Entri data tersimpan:
______________________________

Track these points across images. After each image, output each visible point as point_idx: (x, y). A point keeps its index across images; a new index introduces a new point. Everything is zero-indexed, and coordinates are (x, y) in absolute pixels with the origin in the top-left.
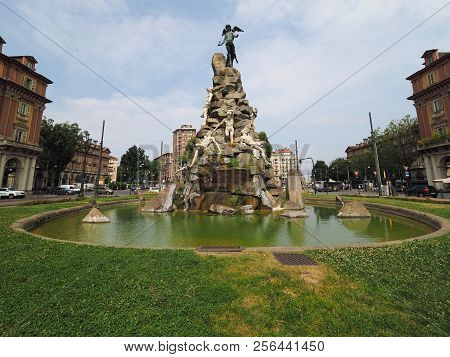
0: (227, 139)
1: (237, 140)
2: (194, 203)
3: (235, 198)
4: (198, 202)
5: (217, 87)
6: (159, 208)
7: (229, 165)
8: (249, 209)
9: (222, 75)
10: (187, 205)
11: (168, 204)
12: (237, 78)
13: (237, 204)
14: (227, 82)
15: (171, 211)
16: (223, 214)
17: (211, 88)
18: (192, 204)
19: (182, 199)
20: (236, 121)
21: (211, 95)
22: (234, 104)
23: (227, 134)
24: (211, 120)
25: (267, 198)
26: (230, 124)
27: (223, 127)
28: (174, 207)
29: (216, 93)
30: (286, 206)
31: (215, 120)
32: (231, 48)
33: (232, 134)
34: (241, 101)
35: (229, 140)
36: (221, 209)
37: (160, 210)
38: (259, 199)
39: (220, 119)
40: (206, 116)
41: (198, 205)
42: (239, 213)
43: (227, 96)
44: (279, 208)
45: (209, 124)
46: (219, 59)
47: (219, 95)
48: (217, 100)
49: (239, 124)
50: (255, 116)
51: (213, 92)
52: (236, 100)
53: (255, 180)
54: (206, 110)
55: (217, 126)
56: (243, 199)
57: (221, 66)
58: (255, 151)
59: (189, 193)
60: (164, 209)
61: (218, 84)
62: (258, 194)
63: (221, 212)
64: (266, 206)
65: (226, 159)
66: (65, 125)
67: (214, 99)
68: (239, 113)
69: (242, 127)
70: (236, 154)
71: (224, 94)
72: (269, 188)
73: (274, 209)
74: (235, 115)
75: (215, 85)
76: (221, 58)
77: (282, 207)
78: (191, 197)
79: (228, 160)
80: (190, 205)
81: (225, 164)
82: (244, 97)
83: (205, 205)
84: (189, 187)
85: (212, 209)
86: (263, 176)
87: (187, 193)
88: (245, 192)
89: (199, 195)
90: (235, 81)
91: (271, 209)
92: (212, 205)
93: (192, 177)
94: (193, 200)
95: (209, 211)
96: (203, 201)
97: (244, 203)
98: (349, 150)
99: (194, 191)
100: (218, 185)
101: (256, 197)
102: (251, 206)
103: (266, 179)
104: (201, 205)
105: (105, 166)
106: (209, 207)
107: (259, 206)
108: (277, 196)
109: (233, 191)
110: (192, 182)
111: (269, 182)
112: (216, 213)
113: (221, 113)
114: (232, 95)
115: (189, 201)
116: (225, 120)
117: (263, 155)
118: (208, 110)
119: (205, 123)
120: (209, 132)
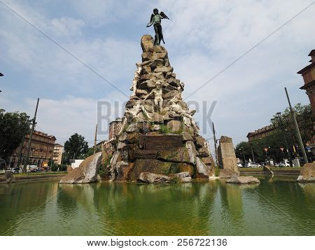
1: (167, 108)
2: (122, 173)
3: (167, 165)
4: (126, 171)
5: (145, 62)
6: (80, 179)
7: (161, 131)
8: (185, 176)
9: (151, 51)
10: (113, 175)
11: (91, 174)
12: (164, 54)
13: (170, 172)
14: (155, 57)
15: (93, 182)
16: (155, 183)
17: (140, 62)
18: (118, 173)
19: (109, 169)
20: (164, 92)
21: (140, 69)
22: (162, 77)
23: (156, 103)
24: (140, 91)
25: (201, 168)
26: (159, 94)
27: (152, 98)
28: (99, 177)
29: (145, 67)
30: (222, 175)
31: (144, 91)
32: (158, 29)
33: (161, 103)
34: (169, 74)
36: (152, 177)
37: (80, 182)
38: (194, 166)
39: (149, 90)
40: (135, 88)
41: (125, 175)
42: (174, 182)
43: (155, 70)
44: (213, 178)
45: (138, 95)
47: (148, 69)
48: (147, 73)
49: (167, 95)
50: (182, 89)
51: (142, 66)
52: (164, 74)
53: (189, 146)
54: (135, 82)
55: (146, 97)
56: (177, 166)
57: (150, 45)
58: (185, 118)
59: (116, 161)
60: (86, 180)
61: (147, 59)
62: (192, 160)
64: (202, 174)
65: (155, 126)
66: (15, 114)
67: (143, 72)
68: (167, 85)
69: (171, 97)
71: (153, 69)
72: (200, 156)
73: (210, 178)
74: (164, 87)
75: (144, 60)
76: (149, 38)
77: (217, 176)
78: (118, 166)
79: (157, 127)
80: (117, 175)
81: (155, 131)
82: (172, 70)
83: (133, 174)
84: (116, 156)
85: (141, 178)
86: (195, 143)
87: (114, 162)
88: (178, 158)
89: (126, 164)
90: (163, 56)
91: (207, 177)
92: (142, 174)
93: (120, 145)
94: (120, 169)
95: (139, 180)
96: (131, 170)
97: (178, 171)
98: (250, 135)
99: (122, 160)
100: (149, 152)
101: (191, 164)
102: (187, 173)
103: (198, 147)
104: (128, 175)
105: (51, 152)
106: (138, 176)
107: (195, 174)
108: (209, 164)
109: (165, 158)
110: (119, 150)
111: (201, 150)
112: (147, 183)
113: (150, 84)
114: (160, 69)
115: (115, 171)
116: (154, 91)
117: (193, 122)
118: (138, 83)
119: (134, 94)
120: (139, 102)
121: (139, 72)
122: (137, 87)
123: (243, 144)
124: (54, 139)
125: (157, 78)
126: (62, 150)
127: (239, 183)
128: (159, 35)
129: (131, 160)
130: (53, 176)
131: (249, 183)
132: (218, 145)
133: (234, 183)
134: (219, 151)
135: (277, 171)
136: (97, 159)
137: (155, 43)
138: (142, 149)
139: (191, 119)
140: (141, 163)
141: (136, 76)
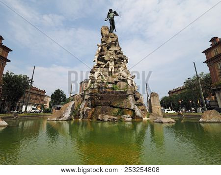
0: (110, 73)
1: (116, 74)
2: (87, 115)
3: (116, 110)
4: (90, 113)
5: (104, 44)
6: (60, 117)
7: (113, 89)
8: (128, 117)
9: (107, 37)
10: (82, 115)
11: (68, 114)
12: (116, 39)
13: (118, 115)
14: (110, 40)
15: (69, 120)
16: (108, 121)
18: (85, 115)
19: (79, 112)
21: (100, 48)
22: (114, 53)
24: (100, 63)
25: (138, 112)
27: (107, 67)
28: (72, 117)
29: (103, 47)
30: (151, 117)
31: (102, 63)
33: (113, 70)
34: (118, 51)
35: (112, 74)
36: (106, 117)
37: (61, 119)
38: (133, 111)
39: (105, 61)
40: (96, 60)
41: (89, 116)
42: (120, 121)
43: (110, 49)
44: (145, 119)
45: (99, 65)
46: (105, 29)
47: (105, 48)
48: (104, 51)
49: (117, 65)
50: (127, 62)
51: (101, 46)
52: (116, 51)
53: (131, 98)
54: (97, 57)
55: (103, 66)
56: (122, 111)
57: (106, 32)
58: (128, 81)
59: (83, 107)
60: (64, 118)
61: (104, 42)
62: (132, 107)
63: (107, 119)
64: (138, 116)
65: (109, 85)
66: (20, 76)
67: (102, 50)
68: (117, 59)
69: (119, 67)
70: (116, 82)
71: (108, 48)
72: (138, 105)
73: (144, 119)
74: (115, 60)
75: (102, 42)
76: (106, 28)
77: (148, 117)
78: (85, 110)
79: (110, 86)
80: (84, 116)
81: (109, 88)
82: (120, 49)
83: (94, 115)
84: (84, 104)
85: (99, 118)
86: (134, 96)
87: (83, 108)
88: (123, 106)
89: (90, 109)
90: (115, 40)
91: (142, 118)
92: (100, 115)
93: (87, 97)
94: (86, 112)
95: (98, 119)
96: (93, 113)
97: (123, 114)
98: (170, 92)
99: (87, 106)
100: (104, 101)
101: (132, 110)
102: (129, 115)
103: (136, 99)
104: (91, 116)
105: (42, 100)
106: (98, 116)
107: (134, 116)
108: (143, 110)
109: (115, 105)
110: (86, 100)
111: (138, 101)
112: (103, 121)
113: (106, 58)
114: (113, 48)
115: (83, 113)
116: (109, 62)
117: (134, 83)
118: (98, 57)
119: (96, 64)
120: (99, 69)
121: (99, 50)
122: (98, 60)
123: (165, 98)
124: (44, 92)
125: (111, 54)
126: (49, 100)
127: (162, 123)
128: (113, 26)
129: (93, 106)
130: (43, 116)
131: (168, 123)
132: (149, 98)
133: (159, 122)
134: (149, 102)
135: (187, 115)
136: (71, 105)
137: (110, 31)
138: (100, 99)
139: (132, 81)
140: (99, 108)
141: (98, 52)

______________________________

» Tujuan Anda
Perbarui bagian dari awal item sampai dengan baris yang memuat "11: (168, 204)" dengan mengganti "top-left" menjadi "upper-left", dan biarkan semua hal lain tetap sama. Tulis ulang bagian itu saja tanpa menyertakan gambar.

» Penyelesaian Soal
Track these points across images. After each image, output each visible point as point_idx: (x, y). A point keeps its index across images; a new index introduces a new point. Everything is zero-indexed, and coordinates are (x, y) in absolute pixels with the origin in the upper-left.
0: (227, 139)
1: (237, 140)
2: (194, 203)
3: (235, 198)
4: (198, 202)
5: (217, 87)
6: (159, 208)
7: (229, 165)
8: (249, 209)
9: (222, 75)
10: (187, 205)
11: (168, 204)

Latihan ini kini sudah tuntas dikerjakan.